本の覚書

本と語学のはなし

Die Verwandlung


 今日はドイツ語を再開する。
 これで最近復活させたのが、道元、聖書、ギリシア語、ラテン語、ドイツ語ということになる。道元と聖書は午前中の隙間時間に読む。外国語の原典講読は、英仏とは別にもう一つ独希羅のローテーションを作る。ただし後者に時間はかけない。自己満足の趣味程度で済ませておく。ブログ以外にものを書こうとしなければ、ぎりぎり許容範囲内というところだろう。


 カフカ『変身』の本文と池内紀訳を書き抜いておく。虫になったグレーゴルは、来年妹を音楽学校に入れてやるつもりだった。

 Öfters während der kurzen Aufenthalte Gregors in der Stadt wurde in den Gesprächen mit der Schwester das Konservatorium erwähnt, aber immer nur als schöner Traum, an dessen Verwirklichung nicht zu denken war, und die Eltern hörten nicht einmal diese unschuldigen Erwähnungen gern; aber Gregor dachte sehr bestimmt daran und beabsichtigte, es am Weihnachtsabend feierlich zu erklären.
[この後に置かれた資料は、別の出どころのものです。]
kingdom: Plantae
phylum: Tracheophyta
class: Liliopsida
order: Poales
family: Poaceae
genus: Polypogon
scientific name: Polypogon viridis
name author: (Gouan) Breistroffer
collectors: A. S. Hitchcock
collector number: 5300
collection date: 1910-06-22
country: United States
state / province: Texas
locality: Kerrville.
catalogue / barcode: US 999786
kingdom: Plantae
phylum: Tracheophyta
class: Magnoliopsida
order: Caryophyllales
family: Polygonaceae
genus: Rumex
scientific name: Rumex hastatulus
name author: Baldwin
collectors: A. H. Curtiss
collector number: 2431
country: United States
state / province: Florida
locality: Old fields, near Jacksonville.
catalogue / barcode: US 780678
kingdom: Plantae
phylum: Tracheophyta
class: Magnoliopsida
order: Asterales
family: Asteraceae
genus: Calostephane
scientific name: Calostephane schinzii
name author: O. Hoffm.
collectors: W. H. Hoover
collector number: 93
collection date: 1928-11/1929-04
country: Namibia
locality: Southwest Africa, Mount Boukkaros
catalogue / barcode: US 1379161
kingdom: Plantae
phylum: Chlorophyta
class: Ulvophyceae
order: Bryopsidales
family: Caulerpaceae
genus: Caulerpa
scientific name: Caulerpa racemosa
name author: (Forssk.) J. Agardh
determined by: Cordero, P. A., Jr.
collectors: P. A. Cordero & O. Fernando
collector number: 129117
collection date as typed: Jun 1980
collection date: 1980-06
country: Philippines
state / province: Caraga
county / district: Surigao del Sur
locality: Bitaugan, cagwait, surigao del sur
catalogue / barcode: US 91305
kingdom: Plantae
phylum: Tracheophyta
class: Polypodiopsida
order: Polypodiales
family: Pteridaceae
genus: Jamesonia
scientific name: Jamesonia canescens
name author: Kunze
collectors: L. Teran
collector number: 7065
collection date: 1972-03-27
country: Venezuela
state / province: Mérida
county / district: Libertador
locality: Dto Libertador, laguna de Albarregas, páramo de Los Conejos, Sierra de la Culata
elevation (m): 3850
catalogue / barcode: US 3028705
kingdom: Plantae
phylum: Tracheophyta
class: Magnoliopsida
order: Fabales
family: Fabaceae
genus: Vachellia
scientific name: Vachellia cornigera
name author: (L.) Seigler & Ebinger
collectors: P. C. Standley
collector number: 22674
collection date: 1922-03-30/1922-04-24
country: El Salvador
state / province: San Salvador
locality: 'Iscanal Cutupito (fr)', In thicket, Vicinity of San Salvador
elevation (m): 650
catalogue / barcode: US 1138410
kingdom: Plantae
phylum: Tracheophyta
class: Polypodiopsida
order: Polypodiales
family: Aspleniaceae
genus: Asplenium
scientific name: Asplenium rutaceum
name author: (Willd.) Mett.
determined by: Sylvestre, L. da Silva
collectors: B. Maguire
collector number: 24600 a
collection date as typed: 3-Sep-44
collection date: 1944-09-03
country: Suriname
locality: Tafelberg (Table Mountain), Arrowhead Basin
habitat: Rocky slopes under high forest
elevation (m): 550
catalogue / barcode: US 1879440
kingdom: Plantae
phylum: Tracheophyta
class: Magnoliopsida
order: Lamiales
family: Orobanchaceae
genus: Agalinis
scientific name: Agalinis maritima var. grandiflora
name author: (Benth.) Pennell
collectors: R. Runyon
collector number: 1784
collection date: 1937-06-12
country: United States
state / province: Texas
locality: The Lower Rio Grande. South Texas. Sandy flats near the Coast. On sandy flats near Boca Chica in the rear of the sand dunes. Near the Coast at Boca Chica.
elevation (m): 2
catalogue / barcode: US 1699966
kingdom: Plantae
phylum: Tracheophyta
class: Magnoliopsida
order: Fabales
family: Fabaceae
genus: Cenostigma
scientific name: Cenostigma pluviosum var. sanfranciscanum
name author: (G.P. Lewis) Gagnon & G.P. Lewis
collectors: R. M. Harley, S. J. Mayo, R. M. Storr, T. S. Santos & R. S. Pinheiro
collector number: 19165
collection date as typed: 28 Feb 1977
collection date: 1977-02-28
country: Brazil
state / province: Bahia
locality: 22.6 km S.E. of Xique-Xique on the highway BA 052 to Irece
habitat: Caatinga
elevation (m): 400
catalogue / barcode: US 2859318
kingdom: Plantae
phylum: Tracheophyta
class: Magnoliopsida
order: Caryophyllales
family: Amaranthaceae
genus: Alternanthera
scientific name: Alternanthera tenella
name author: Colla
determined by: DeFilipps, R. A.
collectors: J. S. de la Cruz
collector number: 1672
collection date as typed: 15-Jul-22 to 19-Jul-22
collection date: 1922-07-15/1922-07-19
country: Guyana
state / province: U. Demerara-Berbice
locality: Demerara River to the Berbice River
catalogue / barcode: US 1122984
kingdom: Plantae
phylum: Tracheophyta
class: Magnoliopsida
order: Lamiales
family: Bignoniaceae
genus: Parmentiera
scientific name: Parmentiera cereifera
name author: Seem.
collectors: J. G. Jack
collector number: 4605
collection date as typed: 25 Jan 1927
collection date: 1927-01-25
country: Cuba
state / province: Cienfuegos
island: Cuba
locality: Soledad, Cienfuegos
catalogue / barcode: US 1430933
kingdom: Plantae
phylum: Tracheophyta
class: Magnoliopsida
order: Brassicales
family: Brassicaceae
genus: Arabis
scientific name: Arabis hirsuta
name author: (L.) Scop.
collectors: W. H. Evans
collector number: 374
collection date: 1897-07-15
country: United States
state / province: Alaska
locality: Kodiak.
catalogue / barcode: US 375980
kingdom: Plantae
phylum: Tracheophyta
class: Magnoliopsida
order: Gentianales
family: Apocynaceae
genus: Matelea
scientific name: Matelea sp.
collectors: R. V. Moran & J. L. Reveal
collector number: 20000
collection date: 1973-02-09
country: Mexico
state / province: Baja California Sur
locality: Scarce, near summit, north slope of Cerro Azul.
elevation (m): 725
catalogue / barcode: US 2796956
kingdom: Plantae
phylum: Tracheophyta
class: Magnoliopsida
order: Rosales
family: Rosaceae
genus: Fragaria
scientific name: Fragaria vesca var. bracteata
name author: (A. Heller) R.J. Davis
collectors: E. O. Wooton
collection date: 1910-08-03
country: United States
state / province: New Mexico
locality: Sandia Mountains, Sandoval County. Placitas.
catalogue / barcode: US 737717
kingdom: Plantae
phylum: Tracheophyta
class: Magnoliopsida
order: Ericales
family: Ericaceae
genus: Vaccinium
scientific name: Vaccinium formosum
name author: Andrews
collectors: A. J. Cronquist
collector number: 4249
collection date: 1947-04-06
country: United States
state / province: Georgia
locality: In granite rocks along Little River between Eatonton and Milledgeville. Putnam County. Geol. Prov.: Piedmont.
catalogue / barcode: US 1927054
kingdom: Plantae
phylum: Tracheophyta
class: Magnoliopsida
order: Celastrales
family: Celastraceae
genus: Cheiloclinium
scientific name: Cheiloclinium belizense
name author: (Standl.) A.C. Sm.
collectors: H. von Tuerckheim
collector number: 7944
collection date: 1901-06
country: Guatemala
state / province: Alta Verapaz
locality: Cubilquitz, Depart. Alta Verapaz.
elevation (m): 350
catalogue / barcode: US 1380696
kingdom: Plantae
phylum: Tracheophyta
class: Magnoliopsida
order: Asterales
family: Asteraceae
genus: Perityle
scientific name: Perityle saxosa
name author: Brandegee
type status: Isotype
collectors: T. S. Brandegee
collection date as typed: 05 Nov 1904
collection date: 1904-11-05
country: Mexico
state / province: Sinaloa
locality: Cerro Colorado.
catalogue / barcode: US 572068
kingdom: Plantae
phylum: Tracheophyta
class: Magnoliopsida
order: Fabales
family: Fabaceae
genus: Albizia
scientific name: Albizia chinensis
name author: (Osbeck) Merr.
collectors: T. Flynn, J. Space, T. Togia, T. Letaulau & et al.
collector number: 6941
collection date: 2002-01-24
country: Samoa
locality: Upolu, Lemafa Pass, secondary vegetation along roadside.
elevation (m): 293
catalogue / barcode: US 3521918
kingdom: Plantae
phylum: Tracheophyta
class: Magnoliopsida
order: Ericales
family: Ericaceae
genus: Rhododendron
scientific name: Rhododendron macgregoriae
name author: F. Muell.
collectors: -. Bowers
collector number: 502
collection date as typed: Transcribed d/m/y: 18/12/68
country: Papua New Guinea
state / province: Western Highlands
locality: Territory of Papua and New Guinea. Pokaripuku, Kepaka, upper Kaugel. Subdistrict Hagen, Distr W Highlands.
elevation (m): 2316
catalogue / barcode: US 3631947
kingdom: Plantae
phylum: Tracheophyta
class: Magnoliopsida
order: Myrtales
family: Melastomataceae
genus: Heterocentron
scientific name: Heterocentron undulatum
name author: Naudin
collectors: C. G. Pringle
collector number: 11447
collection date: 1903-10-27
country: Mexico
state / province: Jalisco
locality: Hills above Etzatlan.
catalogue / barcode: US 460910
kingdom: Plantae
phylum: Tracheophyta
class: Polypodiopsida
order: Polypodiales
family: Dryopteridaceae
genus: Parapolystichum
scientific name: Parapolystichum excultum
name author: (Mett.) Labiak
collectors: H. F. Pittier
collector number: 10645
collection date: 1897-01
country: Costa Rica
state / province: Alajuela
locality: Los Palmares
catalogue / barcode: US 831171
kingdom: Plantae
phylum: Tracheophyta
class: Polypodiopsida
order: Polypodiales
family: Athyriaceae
 わが家にもどってきて、しばらく滞在するあいだ、妹と話すたびに音楽学校のことが話題になった。とても実現しっこない美しい夢としてであって、罪のない話だけにしても両親は聞くのが辛そうだった。しかし、グレーゴルはかたく心を決めていた。クリスマスの日に晴れやかに披露するつもりでいたのである。


 ここで注目すべき第一の点は、「diese unschuldigen Erwähnungen」が単に「この罪のない話を」とはならずに、付加語として使われている形容詞をいったん名詞から切り離して叙述の形容詞に見立てるという思考を経たのち、再び統合して「罪のない話だけに」と訳出されていること。何気ない付加語にこういうニュアンスを読み取るか否かで、翻訳はがらりと変わる。もちろんそういう読みを強調することが常に訳文を彫琢することになるとは限らないが。
 第二の点は、オリジナルではごく普通の客観的な、あるいは中立的な文章でも、日本語にする場合には小説の視点によって色をつけ得るということ。「辛そうだった」というと推量が働いている感じになる。この小説のカメラはグレーゴルの頭の上に取り付けられているから、そうした方が日本語らしくなるということである。これも訳者によって好みがあるだろうけど。
 全体的に池内は、隙のない訳文を作ろうというよりも、作者が日本語で書くとしたらこうするだろうと想像しながら翻訳しているようである。